Directions for this task
Return the material from its first line through the line containing "title Open Source", reproducing those lines character for character and nothing else.

Begin

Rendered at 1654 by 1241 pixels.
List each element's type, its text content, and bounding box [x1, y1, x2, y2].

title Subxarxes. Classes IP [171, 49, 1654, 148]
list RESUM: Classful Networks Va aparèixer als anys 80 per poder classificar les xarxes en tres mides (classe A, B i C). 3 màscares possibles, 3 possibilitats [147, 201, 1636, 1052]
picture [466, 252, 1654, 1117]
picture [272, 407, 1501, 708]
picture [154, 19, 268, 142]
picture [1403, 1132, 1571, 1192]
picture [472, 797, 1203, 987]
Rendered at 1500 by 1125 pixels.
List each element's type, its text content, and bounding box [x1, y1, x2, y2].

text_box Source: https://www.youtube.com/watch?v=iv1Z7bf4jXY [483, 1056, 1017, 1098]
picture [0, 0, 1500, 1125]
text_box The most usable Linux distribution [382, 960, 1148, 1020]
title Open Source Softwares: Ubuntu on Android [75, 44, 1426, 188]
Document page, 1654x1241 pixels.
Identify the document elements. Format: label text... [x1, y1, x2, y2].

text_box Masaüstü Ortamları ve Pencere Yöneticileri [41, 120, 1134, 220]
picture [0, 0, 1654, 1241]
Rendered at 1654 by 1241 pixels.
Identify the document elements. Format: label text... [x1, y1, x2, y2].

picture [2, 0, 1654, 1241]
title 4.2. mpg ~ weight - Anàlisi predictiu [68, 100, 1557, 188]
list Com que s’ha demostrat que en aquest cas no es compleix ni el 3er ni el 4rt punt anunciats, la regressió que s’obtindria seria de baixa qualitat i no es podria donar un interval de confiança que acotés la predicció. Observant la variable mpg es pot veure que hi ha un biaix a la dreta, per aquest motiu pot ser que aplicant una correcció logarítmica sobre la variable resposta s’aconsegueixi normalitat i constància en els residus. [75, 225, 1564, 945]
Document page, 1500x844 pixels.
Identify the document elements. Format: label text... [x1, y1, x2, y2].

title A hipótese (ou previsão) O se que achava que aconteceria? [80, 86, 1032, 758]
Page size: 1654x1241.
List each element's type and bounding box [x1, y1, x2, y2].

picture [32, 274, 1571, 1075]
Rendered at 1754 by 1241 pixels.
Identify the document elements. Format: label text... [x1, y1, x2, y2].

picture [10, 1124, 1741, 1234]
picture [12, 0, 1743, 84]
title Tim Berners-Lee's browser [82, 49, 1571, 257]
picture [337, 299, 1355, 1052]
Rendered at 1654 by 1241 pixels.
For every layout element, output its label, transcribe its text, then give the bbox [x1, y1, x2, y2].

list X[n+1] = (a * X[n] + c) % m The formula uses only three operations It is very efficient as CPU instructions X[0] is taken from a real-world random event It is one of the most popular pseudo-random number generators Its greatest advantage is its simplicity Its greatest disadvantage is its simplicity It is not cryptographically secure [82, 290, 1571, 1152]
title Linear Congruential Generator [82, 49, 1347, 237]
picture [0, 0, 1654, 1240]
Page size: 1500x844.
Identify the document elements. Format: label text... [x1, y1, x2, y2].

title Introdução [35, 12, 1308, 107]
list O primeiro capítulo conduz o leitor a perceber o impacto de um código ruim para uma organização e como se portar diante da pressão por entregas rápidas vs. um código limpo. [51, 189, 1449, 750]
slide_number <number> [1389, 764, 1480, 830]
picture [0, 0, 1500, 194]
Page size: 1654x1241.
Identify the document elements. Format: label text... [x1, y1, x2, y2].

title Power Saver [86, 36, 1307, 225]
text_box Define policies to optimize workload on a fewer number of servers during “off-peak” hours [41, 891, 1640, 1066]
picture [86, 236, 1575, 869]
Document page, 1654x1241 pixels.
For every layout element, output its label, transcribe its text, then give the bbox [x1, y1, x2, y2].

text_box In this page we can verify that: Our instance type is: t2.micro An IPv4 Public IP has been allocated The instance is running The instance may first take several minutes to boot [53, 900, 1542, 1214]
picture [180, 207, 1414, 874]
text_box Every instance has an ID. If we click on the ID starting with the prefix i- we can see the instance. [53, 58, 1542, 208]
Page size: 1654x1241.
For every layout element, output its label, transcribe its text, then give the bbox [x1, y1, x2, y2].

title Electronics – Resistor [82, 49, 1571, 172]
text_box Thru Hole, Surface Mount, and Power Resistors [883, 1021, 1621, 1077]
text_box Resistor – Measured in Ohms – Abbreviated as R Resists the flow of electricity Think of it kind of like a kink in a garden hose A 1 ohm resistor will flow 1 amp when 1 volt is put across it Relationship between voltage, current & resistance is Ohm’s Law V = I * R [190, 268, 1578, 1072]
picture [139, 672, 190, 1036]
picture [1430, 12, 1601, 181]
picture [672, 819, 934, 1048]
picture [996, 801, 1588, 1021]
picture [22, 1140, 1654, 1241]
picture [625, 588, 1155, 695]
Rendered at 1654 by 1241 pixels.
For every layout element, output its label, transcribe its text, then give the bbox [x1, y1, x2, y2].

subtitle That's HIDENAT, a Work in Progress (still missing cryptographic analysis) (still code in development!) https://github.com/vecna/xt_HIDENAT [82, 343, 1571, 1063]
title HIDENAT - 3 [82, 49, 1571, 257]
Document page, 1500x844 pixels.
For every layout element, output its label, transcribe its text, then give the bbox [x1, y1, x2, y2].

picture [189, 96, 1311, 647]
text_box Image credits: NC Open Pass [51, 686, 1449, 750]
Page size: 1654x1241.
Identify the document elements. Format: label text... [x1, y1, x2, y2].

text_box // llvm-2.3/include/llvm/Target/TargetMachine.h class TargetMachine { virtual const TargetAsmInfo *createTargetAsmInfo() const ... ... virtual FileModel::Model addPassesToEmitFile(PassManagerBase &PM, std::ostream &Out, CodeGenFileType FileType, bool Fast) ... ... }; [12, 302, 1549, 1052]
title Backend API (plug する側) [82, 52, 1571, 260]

End

Problem solution
Rendered at 1654 by 1241 pixels.
List each element's type, its text content, and bounding box [x1, y1, x2, y2].

title Subxarxes. Classes IP [171, 49, 1654, 148]
list RESUM: Classful Networks Va aparèixer als anys 80 per poder classificar les xarxes en tres mides (classe A, B i C). 3 màscares possibles, 3 possibilitats [147, 201, 1636, 1052]
picture [466, 252, 1654, 1117]
picture [272, 407, 1501, 708]
picture [154, 19, 268, 142]
picture [1403, 1132, 1571, 1192]
picture [472, 797, 1203, 987]
Rendered at 1500 by 1125 pixels.
List each element's type, its text content, and bounding box [x1, y1, x2, y2].

text_box Source: https://www.youtube.com/watch?v=iv1Z7bf4jXY [483, 1056, 1017, 1098]
picture [0, 0, 1500, 1125]
text_box The most usable Linux distribution [382, 960, 1148, 1020]
title Open Source Softwares: Ubuntu on Android [75, 44, 1426, 188]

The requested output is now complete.